North Korea dismisses South's talk of reform

Kim Jong-un with his wife, Ri Sol Ju, in Pyongyang. 25 July 2012
Image caption Kim Jong-un has adopted a warmer persona than his father, fuelling speculation about reform

North Korea has strongly denied reports from South Korea that it is planning policy changes that will lead to the reform and opening of the country.

A government body dismissed reports that the present leadership was breaking with the past as "ridiculous".

Some commentators have speculated that the recent removal of North Korea's top general pointed to a possible power struggle over economic reform.

Kim Jong-un succeeded his late father, Kim Jong-il, in December.

Mr Kim, believed to be in his late 20s, has since adopted a warm public persona, being photographed at fun fairs and pop concerts with his young wife.

That - together with the recent removal of army chief General Ri Yong-ho - has fuelled hopes in the South that he could be planning to open up North Korea's closed state-run economy.

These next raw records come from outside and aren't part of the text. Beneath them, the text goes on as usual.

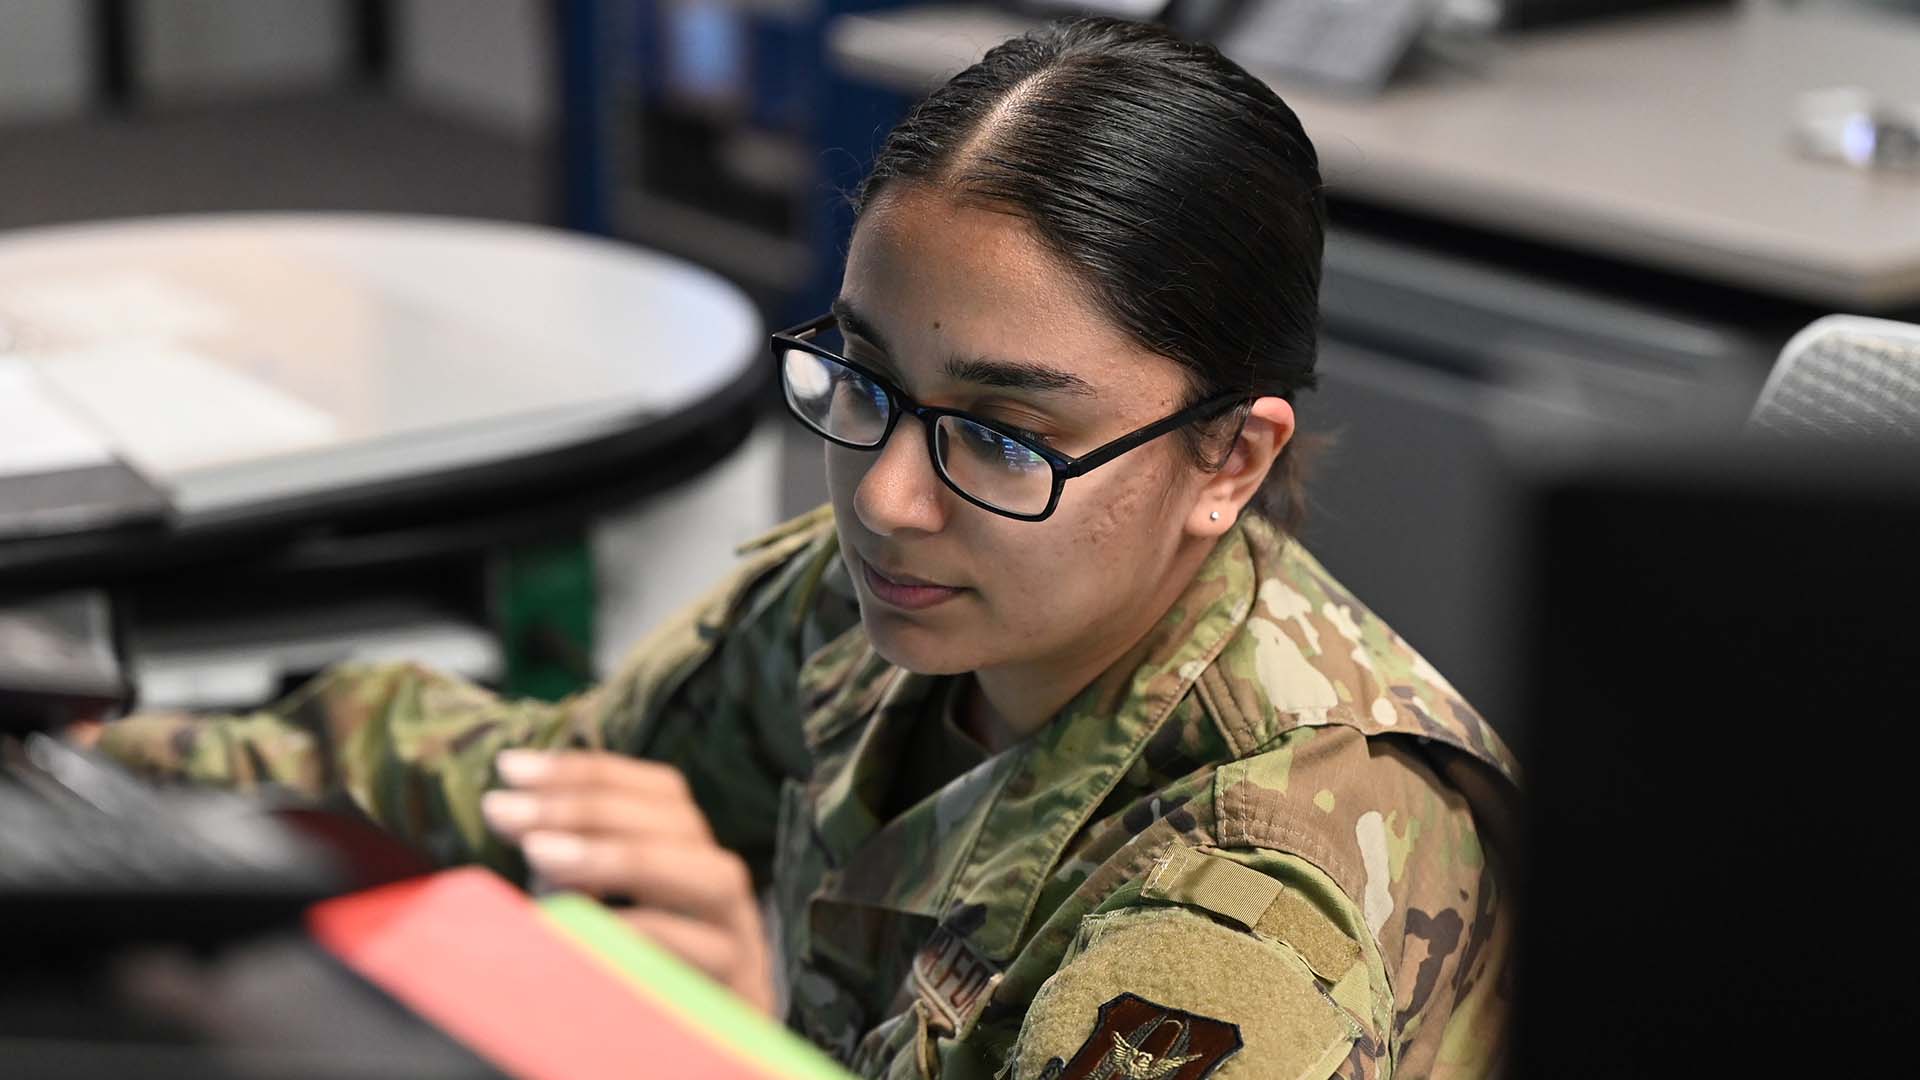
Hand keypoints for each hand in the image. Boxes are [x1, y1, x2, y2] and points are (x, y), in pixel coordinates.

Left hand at [481, 750, 775, 1013]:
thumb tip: (510, 810)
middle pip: (687, 827)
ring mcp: (745, 951)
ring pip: (715, 879)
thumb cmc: (612, 1007)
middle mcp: (727, 904)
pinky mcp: (746, 1001)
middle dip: (591, 807)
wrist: (671, 1070)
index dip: (589, 772)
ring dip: (623, 856)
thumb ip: (563, 875)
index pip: (663, 795)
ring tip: (540, 856)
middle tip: (507, 813)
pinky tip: (578, 929)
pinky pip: (706, 957)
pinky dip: (642, 934)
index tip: (510, 769)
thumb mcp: (583, 927)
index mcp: (691, 872)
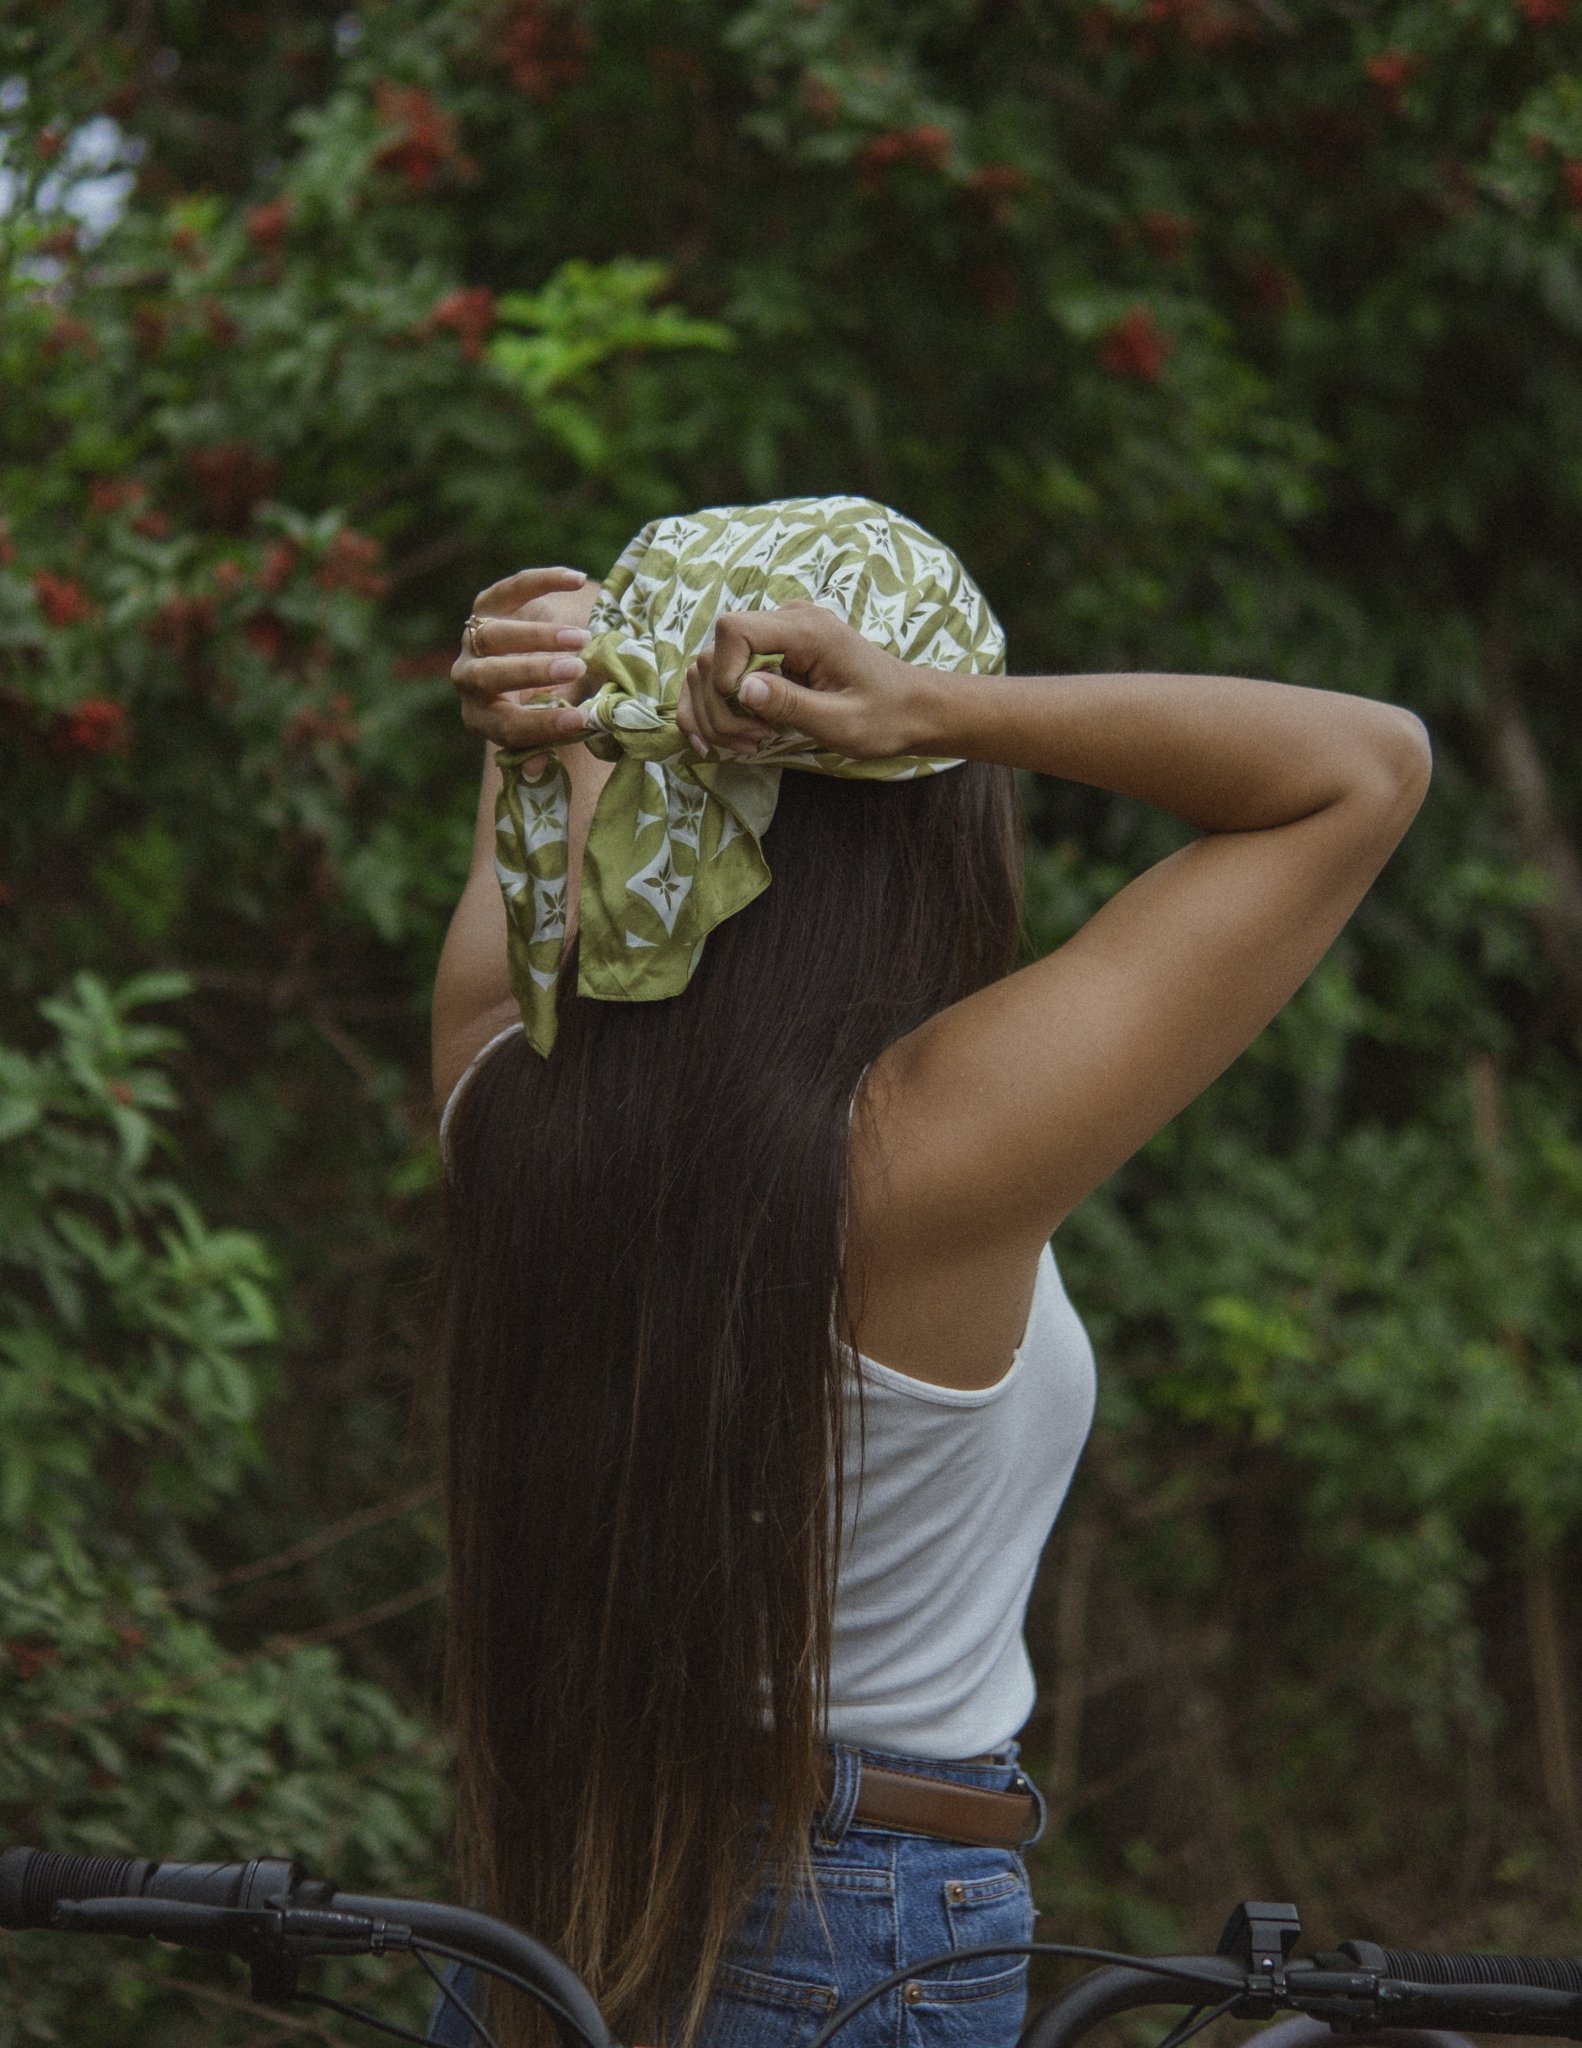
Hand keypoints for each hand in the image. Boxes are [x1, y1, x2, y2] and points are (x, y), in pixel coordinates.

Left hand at [450, 565, 601, 769]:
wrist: (540, 653)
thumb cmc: (552, 698)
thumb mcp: (555, 717)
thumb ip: (557, 731)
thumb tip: (549, 763)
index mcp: (483, 718)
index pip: (508, 727)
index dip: (543, 725)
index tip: (581, 721)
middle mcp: (468, 680)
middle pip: (490, 676)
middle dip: (532, 672)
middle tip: (575, 667)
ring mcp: (472, 639)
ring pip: (495, 635)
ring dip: (538, 635)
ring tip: (582, 637)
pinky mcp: (486, 603)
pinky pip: (510, 589)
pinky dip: (543, 582)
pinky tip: (575, 579)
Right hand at [676, 600, 926, 761]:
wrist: (912, 708)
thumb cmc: (885, 717)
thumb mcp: (841, 722)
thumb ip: (791, 704)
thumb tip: (740, 690)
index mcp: (808, 629)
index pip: (734, 629)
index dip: (724, 673)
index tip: (746, 713)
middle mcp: (789, 620)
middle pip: (716, 651)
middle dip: (719, 704)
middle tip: (752, 743)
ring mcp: (780, 634)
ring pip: (713, 665)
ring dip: (718, 710)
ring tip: (751, 742)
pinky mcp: (775, 652)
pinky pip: (728, 672)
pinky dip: (721, 706)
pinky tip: (734, 737)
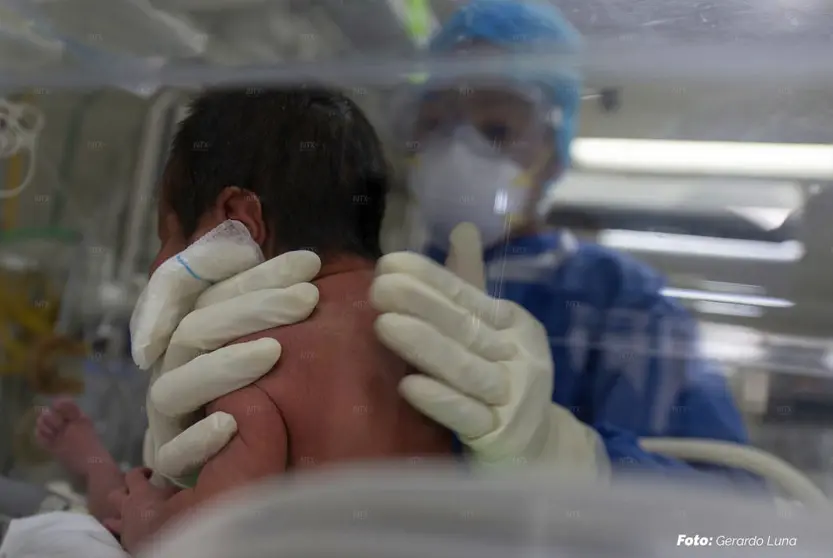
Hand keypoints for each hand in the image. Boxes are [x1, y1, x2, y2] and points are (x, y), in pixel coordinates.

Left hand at [104, 468, 176, 553]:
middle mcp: (127, 508)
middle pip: (114, 494)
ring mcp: (123, 526)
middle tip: (135, 492)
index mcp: (140, 493)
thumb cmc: (171, 516)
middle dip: (123, 492)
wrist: (163, 543)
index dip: (140, 471)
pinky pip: (119, 533)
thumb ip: (174, 490)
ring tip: (127, 514)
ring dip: (118, 514)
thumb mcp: (179, 496)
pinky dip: (124, 530)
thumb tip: (175, 486)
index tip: (150, 473)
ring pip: (110, 518)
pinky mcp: (125, 540)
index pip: (133, 475)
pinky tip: (132, 531)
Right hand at [131, 221, 320, 482]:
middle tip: (308, 297)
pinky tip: (232, 422)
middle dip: (252, 308)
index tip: (311, 263)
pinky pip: (172, 454)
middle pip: (195, 329)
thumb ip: (237, 279)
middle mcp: (171, 367)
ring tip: (275, 351)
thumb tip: (236, 247)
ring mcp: (168, 415)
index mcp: (186, 329)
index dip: (257, 275)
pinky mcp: (173, 461)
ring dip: (223, 366)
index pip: (206, 290)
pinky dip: (198, 440)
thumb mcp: (253, 321)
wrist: (242, 451)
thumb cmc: (256, 373)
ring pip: (174, 387)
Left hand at [371, 223, 605, 471]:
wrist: (538, 449)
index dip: (430, 279)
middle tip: (380, 286)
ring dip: (426, 346)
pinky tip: (409, 385)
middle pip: (465, 328)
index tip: (390, 262)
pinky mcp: (499, 436)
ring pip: (464, 369)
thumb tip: (461, 227)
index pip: (468, 296)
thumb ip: (470, 284)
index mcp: (514, 325)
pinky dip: (439, 400)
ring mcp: (511, 398)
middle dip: (422, 305)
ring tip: (385, 324)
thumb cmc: (502, 381)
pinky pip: (466, 417)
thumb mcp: (491, 331)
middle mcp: (518, 356)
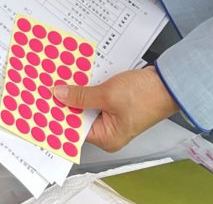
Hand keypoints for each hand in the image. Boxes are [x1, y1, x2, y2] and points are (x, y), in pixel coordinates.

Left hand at [53, 66, 180, 151]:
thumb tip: (59, 95)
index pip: (75, 129)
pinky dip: (89, 86)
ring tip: (62, 77)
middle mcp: (109, 130)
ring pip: (87, 103)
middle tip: (50, 85)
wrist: (169, 81)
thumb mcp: (108, 94)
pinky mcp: (117, 103)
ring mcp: (113, 116)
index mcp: (107, 138)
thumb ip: (81, 96)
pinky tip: (80, 74)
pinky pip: (97, 95)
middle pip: (79, 115)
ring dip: (78, 90)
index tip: (44, 102)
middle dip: (67, 100)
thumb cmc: (147, 95)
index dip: (59, 114)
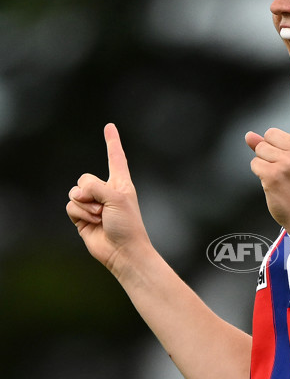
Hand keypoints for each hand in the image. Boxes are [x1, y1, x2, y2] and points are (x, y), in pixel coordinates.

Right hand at [66, 123, 151, 277]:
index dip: (112, 142)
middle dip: (90, 192)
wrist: (123, 251)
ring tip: (100, 217)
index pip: (116, 157)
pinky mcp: (82, 218)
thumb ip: (95, 187)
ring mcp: (93, 205)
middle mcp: (106, 191)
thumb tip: (77, 194)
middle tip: (104, 208)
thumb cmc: (128, 224)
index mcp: (121, 183)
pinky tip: (92, 223)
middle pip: (85, 178)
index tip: (110, 127)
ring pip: (75, 193)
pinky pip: (71, 206)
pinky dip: (80, 214)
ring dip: (86, 206)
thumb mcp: (116, 197)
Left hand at [245, 74, 289, 232]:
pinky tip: (272, 184)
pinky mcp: (274, 174)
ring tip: (279, 177)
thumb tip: (249, 136)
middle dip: (268, 150)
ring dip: (263, 163)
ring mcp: (289, 162)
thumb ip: (272, 147)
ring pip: (259, 150)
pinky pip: (254, 164)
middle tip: (284, 169)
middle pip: (268, 135)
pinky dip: (258, 173)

However, a spokesman for North Korea's Committee for the Peaceful Reunification of Korea, which deals with cross-border affairs, dismissed the speculation in an interview with state-run KCNA news agency on Sunday.

He said that Kim Jong-un would pursue the "military first" policy brought in by his father and would build a "civilised and comfortable life for the people under socialism".

'Silly dream'

"The puppet group (South Korea)... tried to give (the) impression that the present leadership of the DPRK (North Korea) broke with the past. This is the height of ignorance," the spokesman said.

"To expect policy change and reform and opening from the DPRK is nothing but a foolish and silly dream, just like wanting the sun to rise in the west."

He accused Seoul of trying to impose capitalism on Pyongyang by "trumpeting reform and opening", adding: "There cannot be any slightest change in all policies."

BBC Asia analyst Charles Scanlon says the statement probably shouldn't be taken at face value.

Any reference to reform has always been anathema for North Korean officials, he says, and it is a word they associate with victory for their capitalist enemies in the South.

There is also substantial external pressure for change, not least from China, which appears close to Kim Jong-un and his inner circle and which has pressed for reform in North Korea for more than a decade, our correspondent adds.

Mr Kim and those around him are being keenly watched for the direction in which they will take the communist state.